Migrate chunk state witness pre validation logic from orphan witness handler to partial witness actor

near / nearcore

Reference client for NEAR Protocol

https://near.org

GNU General Public License v3.0

2.33k stars 629 forks source link

Migrate chunk state witness pre validation logic from orphan witness handler to partial witness actor #11193

Closed shreyan-gupta closed 5 months ago

shreyan-gupta commented 6 months ago

The first contact a node had with the network layer to receive the chunk state witness is crucial to do proper validation.

Before the introduction of partial state witness, the first point of contact was ChunkStateWitnessMessage from network adapter, however after the introduction of partial witnesses, we would have to shift all the validation functionality to the partial_witness_actor.

This mainly includes shifting validation defined in partially_validate_state_witness in Client and handle_orphan_state_witness in Client

The first part of this has already been implemented in validate_partial_encoded_state_witness but we need eyes on the rest of the validation.

### Tasks
- [ ] https://github.com/near/nearcore/issues/11303
- [ ] https://github.com/near/nearcore/issues/11301
- [ ] https://github.com/near/nearcore/issues/11302
- [ ] https://github.com/near/nearcore/issues/11304
- [ ] https://github.com/near/nearcore/pull/11309

shreyan-gupta commented 6 months ago

@pugachAG @jancionear have previously worked on the validation side.

walnut-the-cat commented 6 months ago

Currently, both @pugachAG and @shreyan-gupta are listed as assignee of this task. Please update it accordingly as we start working on this-

pugachAG commented 6 months ago

We need to do the following:

reject partial witness for chunks before the last final block:
- not sure LRU cache cleanup is required, probably it is OK to just let those entries get evicted as we process new witnesses
- requires access to the chain head from the partial witness actor
keep track of the already processed witnesses and reject witness parts: similar to #11111
ensure that chunk witness corresponds to the metadata from PartialEncodedStateWitnessInner: validate epoch_id, shard_id and height_created.
add EpochId as part of parts_cache key to have (ShardId, BlockHeight, EpochId)

walnut-the-cat commented 6 months ago

Adding arbitrary timeline for now. Please adjust with the correct estimation

shreyan-gupta commented 6 months ago

Notes from conversation Anton and I had offline

We need to add an additional check for the size of the partial witness. That would look something on the lines of max_state_witness_size * encoding_size_increase_factor / num_validators, approx 10 MB * 1.25 / ~50 validators
We need epoch_id in lru cache key of partial state witness tracker as we can potentially have valid heights, shard_id pairs in different epochs based on forks and where the epoch boundary is.
Reading chain head directly from RocksDB shouldn't be too bad. This is the better alternative of passing it around and fetching it from client.
The set of checks we need to have in place should be at a level similar to those we have for chunk distribution in order to avoid over-engineering things.

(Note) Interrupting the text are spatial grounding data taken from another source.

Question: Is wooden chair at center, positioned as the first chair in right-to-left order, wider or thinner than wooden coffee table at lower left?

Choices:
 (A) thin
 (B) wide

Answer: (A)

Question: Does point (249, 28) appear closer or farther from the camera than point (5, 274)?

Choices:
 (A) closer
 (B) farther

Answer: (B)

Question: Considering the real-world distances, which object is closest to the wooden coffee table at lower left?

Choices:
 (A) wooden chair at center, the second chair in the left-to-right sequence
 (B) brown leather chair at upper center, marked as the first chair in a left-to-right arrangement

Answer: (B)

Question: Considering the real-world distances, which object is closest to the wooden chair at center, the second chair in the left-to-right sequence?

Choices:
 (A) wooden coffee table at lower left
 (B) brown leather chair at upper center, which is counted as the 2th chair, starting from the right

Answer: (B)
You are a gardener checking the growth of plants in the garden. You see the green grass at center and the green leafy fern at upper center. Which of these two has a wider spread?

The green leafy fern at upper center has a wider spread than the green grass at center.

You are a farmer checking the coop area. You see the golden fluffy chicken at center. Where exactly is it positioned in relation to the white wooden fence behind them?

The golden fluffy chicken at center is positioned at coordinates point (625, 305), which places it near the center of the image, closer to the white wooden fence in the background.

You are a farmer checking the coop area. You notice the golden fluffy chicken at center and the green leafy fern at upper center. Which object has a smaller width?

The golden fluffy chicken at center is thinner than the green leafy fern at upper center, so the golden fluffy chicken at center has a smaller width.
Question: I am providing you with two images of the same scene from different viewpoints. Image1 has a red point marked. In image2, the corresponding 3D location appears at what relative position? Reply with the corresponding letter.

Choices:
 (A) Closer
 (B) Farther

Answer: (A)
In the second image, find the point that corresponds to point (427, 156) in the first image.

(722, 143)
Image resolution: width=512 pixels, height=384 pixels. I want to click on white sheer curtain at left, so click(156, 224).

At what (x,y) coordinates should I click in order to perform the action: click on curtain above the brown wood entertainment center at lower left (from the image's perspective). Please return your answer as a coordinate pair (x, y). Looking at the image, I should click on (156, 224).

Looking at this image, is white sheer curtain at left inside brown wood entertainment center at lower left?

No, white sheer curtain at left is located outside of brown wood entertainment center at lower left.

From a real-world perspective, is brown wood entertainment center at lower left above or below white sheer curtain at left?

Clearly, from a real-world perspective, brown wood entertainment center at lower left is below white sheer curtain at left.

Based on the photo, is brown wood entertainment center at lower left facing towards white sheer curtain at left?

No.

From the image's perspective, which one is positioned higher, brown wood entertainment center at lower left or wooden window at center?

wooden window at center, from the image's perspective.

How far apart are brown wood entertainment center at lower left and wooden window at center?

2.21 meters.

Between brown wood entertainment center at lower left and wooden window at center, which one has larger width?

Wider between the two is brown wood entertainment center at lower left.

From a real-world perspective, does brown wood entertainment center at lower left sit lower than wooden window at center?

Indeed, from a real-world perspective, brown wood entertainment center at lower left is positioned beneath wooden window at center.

shreyan-gupta commented 6 months ago

keep track of the already processed witnesses and reject witness parts: similar to https://github.com/near/nearcore/pull/11111

Quick comment on this, I think one good way of ensuring this would be to have a separate LRU cache just keeping track of "seen" or "observed" witnesses.

Currently we have the parts_cache in partial_witness_tracker that is possibly exposed to overflowing and cache eviction. In the current implementation, once we mark an entry as is_decoded once we have enough parts and send the decoded state witness to client.

I'm slightly concerned what would happen if this cache entry gets evicted and a malicious chunk producer sends over all the parts again. In such a case we would have no memory of having already processed this witness.

A quick solution is to have a tiny LRU cache for all witnesses we have decoded and quickly check that once.

shreyan-gupta commented 6 months ago

Potential discussion points: Is it fine to have hard checks based on "distance from head". For example, can we safely say, "we should not be processing any state witnesses that are a distance 50 away from our current head"?

Can there be issues with respect to skipped blocks etc.?

pugachAG commented 6 months ago

After looking into think for quite some time now I think it makes sense to consolidate partial witness tracking with the orphan pool. All validation logic from the orphan pool is applicable when validating witness parts. This can be implemented by adding an actix message sent from the Client to the PartialWitnessActor notifying about the processed block. This way partial witness tracker doesn't immediately send the witness for processing when prev block is not present, but retains it until the corresponding block is received from the Client. Also I think we can safely restrict the range of considered state witness heights to (last_final_height..chain_head_height + 5] (the same as front horizon MAX_HEIGHTS_AHEAD constant from chunk_cache.rs).